La Confédération européenne des syndicats (CES) a demandé aux rapporteurs du PE sur la directive relative aux conditions de travail sur les plateformes, jeudi 14 juillet, de suspendre « le processus législatif » jusqu'à ce que le PE mène une « enquête complète sur le lobbying anti-travailleurs d'Uber ».
Une lettre a été adressée en ce sens à l'Italienne Elisabetta Gualmini (S&D), rapporteur sur le dossier, et à la Slovaque Lucia Ďuriš Nicholsonová (Renew Europe), rapporteur pour son groupe politique.
« Alors que les journalistes continuent de découvrir la profondeur du modus operandi d'Uber qui enfreint la loi, nous pensons que toute nouvelle étape dans la procédure législative vers la directive sur l'amélioration des conditions de travail dans le travail sur plateforme devrait attendre le résultat de cette enquête », écrit Ludovic Voet, Secrétaire confédéral de la CES.

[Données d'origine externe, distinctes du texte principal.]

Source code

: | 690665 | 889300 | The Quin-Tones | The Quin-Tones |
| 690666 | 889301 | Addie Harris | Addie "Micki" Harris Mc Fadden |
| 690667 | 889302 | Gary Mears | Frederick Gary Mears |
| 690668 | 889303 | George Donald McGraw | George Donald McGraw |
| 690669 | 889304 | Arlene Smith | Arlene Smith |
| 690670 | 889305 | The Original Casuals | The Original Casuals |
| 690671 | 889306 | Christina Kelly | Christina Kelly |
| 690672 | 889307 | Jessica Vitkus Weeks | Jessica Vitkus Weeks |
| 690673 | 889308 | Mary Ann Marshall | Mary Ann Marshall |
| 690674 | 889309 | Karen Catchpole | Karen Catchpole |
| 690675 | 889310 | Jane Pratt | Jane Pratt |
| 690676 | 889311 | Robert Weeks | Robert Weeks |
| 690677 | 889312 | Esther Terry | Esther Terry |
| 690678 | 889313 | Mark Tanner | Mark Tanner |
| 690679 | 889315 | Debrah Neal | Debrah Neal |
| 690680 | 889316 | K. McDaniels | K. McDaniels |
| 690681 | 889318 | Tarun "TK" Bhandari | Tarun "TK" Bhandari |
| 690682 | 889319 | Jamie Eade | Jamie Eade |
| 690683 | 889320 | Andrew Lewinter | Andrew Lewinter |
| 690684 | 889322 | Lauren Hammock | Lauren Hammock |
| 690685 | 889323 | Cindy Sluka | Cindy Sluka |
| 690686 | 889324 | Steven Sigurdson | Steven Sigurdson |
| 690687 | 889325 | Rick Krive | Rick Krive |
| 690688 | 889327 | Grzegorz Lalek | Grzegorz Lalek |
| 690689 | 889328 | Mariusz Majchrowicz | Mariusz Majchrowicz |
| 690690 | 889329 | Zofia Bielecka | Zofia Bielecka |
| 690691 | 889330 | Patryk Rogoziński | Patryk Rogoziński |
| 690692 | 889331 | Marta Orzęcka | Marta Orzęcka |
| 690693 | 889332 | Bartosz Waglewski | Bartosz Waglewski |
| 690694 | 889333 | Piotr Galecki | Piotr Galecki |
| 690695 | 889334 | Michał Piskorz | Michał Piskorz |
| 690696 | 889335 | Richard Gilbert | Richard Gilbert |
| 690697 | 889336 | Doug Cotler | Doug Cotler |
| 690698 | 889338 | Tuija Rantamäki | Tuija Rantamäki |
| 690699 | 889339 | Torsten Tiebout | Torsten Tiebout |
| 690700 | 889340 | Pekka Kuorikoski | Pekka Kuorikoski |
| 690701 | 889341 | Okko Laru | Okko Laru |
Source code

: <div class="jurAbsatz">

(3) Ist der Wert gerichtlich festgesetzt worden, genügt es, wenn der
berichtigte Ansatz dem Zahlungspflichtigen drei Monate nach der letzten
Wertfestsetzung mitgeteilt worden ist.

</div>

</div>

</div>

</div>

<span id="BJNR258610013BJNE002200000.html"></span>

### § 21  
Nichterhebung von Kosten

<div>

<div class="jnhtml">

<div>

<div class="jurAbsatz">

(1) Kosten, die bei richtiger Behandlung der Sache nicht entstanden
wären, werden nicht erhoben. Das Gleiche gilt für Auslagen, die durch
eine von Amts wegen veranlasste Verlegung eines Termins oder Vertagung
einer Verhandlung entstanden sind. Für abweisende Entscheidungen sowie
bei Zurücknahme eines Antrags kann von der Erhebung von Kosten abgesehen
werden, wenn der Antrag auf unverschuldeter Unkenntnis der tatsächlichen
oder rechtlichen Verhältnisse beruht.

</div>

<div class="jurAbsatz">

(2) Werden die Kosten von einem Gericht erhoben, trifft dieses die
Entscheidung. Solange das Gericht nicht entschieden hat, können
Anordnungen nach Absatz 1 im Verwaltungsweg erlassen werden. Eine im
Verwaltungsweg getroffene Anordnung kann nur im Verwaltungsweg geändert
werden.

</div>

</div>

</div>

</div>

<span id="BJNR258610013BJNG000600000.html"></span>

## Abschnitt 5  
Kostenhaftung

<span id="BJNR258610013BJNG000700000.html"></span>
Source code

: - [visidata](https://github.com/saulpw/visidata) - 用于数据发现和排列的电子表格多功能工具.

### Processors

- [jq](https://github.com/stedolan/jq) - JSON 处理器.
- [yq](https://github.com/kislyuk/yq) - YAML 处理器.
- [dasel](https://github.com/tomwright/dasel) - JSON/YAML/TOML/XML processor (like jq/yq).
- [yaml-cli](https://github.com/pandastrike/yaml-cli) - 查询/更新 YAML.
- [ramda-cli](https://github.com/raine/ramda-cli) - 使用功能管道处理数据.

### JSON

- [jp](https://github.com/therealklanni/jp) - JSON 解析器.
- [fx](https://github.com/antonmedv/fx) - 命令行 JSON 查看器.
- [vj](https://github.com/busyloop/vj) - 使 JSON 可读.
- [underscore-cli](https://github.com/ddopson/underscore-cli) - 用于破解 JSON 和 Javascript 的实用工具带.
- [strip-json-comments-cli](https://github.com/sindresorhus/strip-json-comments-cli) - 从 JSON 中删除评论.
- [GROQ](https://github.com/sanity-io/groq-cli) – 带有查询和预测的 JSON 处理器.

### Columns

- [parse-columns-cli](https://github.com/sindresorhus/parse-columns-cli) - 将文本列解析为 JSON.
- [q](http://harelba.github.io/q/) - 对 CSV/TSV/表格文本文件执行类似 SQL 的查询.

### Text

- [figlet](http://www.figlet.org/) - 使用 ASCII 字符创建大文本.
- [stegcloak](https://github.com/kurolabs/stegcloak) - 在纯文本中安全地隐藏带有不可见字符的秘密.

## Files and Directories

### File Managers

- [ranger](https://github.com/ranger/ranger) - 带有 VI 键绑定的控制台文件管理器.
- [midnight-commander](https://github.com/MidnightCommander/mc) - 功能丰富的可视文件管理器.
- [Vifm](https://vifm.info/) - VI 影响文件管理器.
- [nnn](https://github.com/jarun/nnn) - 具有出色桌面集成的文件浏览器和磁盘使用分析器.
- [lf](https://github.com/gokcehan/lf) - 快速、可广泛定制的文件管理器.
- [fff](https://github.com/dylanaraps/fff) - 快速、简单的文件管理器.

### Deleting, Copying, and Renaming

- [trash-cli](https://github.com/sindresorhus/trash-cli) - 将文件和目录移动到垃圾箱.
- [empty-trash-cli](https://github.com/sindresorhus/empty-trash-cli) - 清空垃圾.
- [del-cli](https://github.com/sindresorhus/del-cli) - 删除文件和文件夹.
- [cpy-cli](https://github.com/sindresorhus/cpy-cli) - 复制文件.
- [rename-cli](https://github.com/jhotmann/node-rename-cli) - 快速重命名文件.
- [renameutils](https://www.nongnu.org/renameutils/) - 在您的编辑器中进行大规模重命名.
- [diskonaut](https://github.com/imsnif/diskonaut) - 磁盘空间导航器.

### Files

« On a l'impression que certains des amendements déposés visent à justifier l'exploitation continue des travailleurs et font écho aux efforts de lobbying de Move EU et de Delivery Platforms Europe, dont Uber & Uber Eats sont des membres actifs », ajoute-t-il.
Le rapport de Mme Gualmini pourrait être voté dès octobre en commission. Selon une source, l'idée d'une suspension des travaux n'est pas sur la table et n'a pas été évoquée le 13 juillet, lors de la seconde réunion technique des rapporteurs. Elle est aussi jugée par certains observateurs comme potentiellement contre-productive alors que les révélations sur Uber peuvent justement faire avancer le dossier.